July 28, 2010 22:11 by garrymc

Its been awhile since I put up a blog post and that’s partly due to being so busy working on my two Windows Phone 7 Apps. Which brings me to the topic of this post and one which I think is important for fellow devs to understand. I am one of the lucky few that have received a real device and its very nice! :)  (thanks Microsoft!)

One of the first things I started to do was performance test my App on the device and found that the device is a lot slower than the emulator. So I started to run some optimizations and wrote a small benchmark App to help me work out which refactorings were the fastest. I was rather pleased with myself when I ended up getting improvements of 200 and 300%! in the emulator. Then thought I’d see how much of that new gain transferred to the device. The results shocked the hell out me, as rather than getting a gain I ended up with a lost of 50%! That’s right my optimizations did the exact opposite of what they were supposed to do.

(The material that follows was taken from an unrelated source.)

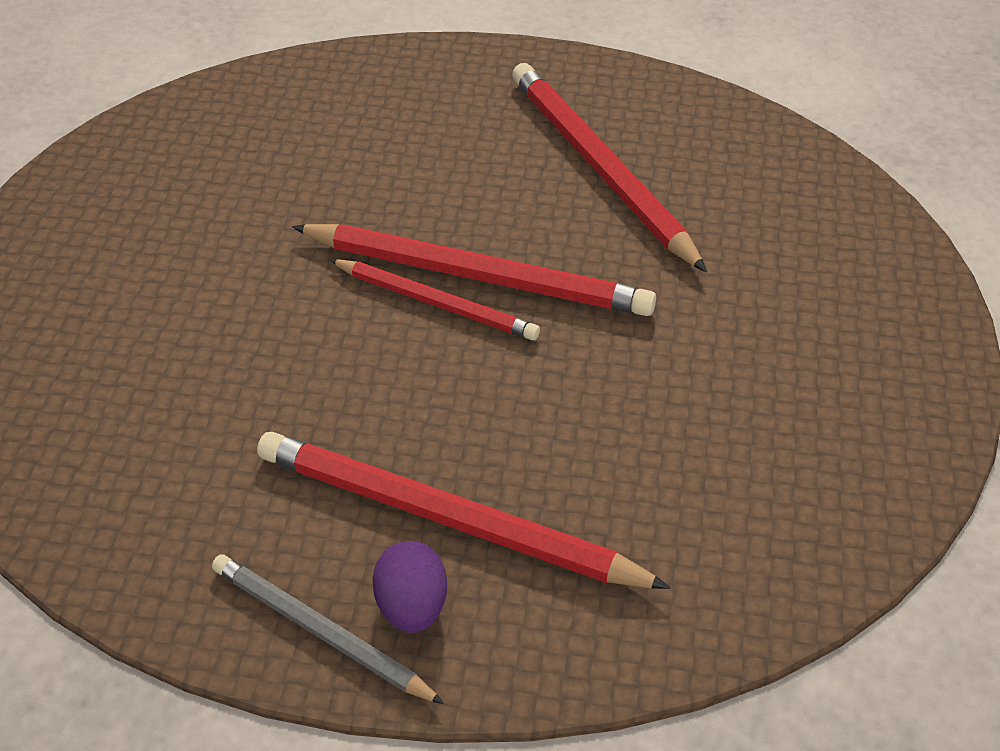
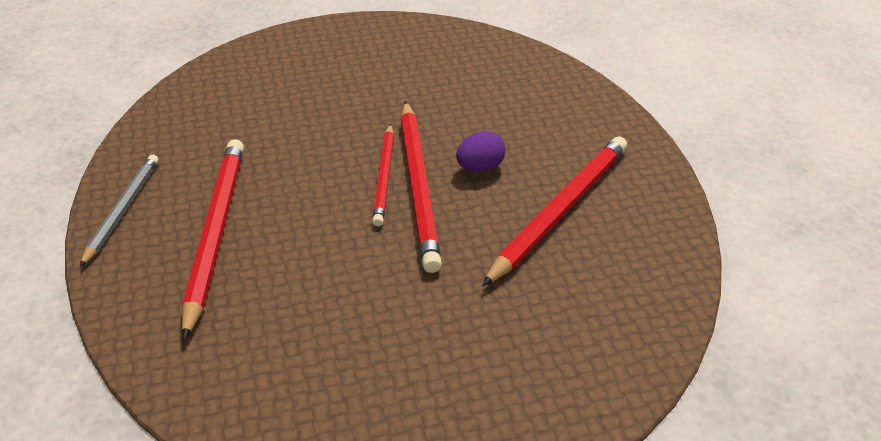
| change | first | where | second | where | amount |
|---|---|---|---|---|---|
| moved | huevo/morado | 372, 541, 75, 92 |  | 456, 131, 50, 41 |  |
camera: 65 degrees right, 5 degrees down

My code processes millions of bytes and applies math during that process, some of which was using floating point math. The optimizations were designed to remove the floating point math completely in favor of integer math, because as we all know floating point math is slow right? Well it seems in the emulator that statement holds true however it didn’t seem to hold true for the actual device. To investigate this further I wrote a small app which benchmarked floating point vs integer math (simple multiplications & divisions). Here’s the results for both the emulator and the real device. Both are release builds not attached to the debugger.

Results

  Multiply
Emulator
Multiply
Device
Division
Emulator
Division
Device
Integer 1,772ms 11,174ms 12,890ms 79,376ms
Double 6,651ms 10,390ms 47,898ms 135,455ms
Gain of fastest 275.34%
(integer)
7.55 %
(double)
271.59%
(integer)
70.65%
(integer)

based on 200,000,000 iterations

So by swapping out any double multiplications for a few integer multiplications we end up suffering badly as on the device they are roughly equal. However, the device seems to handle double divisions better and will yield a 70% gain if you use integer division math over double math. However, a great performance gainer is if you don’t need absolute precision try using the reciprocal of a number and multiply rather than divide. Ie say you want to divide a number by 255, instead multiply the number by (1/255), you can use a double variable to hold that result and then use it in your math. This alone can provide a gain of 500% on the emulator and a whopping 1,100% gain on the device!!

Conclusion

Be very careful about performance optimizations especially if you attempt to eliminate floating point math in favor of integer math if you don’t have a physical device. Try where you can to substitute a divide with a floating point multiply for a super-charged performance gain.